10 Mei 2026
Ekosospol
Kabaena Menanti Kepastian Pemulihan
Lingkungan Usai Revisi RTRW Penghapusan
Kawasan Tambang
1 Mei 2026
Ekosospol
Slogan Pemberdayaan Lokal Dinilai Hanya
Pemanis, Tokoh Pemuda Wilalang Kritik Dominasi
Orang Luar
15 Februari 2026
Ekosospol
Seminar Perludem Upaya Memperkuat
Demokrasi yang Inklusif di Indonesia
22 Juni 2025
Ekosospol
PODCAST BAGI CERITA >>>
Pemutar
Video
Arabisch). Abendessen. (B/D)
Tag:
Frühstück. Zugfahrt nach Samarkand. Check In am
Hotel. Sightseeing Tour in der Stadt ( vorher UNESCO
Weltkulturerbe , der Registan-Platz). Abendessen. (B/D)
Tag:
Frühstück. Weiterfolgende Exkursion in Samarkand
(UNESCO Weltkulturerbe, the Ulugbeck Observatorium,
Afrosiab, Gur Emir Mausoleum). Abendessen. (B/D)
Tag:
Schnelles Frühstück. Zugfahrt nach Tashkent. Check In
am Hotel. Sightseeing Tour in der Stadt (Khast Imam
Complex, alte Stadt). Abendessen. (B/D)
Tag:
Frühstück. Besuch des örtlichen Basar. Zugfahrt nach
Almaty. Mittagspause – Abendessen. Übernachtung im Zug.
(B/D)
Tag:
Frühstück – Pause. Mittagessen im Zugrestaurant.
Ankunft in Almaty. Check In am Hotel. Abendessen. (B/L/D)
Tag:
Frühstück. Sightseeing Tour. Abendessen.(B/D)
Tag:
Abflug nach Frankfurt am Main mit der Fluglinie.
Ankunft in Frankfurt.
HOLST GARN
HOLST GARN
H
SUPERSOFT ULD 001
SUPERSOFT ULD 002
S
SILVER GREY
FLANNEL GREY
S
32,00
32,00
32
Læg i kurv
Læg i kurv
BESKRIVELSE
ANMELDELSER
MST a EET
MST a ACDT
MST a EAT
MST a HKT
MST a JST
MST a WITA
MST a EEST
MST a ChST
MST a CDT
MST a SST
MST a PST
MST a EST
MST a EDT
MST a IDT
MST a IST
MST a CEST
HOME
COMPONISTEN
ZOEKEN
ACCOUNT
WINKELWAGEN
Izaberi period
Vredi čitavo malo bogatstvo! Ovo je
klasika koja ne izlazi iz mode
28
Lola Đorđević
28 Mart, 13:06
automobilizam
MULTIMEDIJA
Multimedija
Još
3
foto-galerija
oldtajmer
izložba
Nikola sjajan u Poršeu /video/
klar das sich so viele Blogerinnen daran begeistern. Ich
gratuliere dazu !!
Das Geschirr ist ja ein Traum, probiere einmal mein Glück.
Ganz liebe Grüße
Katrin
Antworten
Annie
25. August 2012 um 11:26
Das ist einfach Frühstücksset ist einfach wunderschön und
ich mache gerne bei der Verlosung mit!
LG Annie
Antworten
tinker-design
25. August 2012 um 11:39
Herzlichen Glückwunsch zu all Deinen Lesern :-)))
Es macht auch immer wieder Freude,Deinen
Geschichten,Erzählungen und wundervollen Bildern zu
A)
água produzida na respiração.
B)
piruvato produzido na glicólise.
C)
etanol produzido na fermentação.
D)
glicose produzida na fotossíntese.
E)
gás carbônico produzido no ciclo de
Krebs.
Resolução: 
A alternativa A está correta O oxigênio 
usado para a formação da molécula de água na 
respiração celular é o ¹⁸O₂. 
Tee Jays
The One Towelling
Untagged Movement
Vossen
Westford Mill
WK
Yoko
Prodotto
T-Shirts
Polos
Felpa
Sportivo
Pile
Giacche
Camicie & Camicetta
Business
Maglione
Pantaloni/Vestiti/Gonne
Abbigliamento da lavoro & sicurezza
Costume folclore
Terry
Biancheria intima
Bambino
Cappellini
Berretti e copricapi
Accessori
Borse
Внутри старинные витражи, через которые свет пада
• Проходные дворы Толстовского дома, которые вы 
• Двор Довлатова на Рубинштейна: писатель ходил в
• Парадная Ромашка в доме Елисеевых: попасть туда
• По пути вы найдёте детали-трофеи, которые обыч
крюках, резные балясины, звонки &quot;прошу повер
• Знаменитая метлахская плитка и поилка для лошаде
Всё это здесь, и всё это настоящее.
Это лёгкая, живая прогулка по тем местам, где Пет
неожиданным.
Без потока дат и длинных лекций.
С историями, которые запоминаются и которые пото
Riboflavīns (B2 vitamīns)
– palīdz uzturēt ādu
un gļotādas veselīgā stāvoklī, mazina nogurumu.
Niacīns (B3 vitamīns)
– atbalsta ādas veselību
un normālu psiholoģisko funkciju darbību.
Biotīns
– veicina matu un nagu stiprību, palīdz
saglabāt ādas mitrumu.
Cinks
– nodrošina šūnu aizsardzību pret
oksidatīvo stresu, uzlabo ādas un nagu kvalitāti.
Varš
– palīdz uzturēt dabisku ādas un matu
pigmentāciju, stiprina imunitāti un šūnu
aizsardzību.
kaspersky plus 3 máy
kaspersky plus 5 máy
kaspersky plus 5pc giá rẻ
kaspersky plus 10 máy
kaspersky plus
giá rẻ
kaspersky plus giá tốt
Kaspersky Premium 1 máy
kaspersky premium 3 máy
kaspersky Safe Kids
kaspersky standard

★ ★ ★

▶ [Exercise requirements]:
Whenever a line above contains "aizsardzību", copy that line.

▶ [Task solution]:
– nodrošina šūnu aizsardzību pret
aizsardzību.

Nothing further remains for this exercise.